Over the next few days, I need to do some thinking about Procopius, as I'll be participating in the Virtual Centre for Late Antiquity's first webinar on Monday (10:30...or 10am CST) on said historian.  We have a few bigger themes that we're going to discuss, and I guess I should get a better handle on where I land on all of them, or even if there is somewhere I land.  I don't want to give the game away - is it possible to build up suspense for a webinar on Procopius - but they're big issues, some I've been thinking about for the purposes of this SSHRC grant that is getting closer to its end.  Along those lines, rather than spilling the beans, I'd like to highlight a question I asked an undergraduate student (Dan Russell) who defended his honour's thesis just a few days ago:  how would you approach the subject if you didn't have Procopius?  Because the central item (Procopius book one sequel) that will emerge from the grant deals with him, I've started wondering that myself.  How would a monograph-length account of military matters in the sixth century East Roman Empire look if you didn't have Procopius?  To some degree, I'll be answering this in my follow-up, which will focus more specifically on limitanei (think all these trips to Jordan).  But it's easier to do in that case as you have inscriptions, papyri, and the physical remains of fortifications, some of which have been fully excavated.  What do you do if you want to focus on matters that pertain to war and that have a direct impact on the heart of the state, and the central activities that an army is engaged in?  Battle would be difficult, though not impossible, without Procopius:  you'd still have Maurice, Pseudo-Joshua, and Agathias for instance.  You could even cover aspects of Justinian's reconquest thanks to authors like Malalas, Corippus, and the author/s of the lives of the Popes.  It would be easier still if you used Theophanes, though given he both quoted and paraphrased Procopius it would seem a bit like cheating.  This (leaving out Procopius) is an easier question to ask/issue to tackle if you're not interested in war.  It's much more difficult if you are.  Would anyone read/accept an article on the things Procopius covers that doesn't include Procopius? Maybe I'll do a post on this over the weekend to get me thinking about the webinar.

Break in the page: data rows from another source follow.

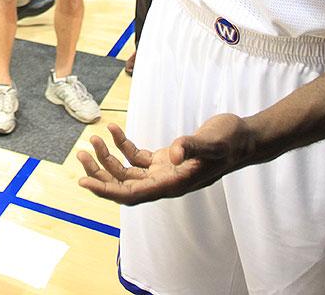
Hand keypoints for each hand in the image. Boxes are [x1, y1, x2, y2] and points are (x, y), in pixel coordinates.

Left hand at [77, 117, 255, 204]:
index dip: (106, 190)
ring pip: (127, 172)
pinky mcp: (167, 160)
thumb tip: (172, 153)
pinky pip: (138, 157)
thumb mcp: (212, 141)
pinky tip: (113, 129)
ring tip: (92, 139)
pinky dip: (123, 145)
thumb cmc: (230, 141)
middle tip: (80, 154)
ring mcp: (165, 172)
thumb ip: (192, 146)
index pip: (132, 195)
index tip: (84, 182)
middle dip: (100, 172)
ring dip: (108, 157)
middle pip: (123, 185)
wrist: (244, 138)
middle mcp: (166, 182)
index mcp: (173, 184)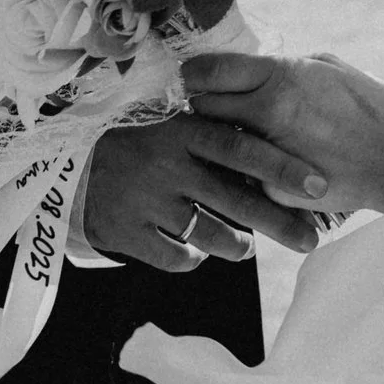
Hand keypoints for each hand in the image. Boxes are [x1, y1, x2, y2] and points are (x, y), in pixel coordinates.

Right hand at [81, 114, 331, 271]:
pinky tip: (193, 250)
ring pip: (212, 236)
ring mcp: (146, 201)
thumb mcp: (171, 125)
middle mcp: (167, 164)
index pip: (243, 148)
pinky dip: (191, 258)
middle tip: (310, 241)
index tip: (319, 185)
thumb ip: (214, 137)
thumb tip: (276, 158)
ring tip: (245, 246)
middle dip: (280, 223)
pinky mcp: (126, 233)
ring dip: (237, 245)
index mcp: (182, 130)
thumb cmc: (136, 142)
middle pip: (237, 200)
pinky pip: (177, 258)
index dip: (283, 166)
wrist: (64, 164)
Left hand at [185, 52, 383, 215]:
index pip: (210, 71)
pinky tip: (257, 167)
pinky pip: (241, 174)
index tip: (191, 77)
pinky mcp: (270, 187)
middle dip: (202, 105)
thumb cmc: (366, 108)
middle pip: (203, 107)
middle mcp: (267, 112)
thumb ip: (283, 66)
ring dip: (218, 137)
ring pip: (216, 142)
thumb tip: (250, 67)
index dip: (194, 73)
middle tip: (208, 107)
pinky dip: (242, 169)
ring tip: (231, 136)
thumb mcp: (327, 67)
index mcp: (280, 76)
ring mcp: (267, 153)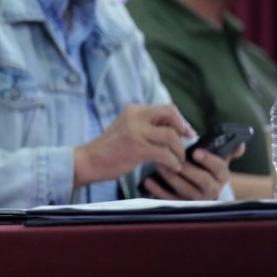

I'm going to stop there.  For all the challenges I faced with my Roman army (and myth) class this year, the former's essays were just about the best, collectively, I've ever read.  I'm not sure if this is because I've gone soft, I've forgotten past years, they're cheating (some), or the abstract/outline assignment actually worked, but I'm pleasantly surprised.  And with that, I'm going to do some Procopius reading/thinking, at least when I'm not thinking about the Jets' playoff run - one more tangent.  I seem to have reached a stage in my sports-fan life when there are very few teams that I really care about (i.e. there used to be so many more):  number one the Sens (Ottawa Senators), two the Jets (Winnipeg Jets), and three the Jays (Toronto Blue Jays).  I used to be much more into certain national team things, and random teams from other sports, but really it's Sens, Jets, and then Jays.  Who was I kidding?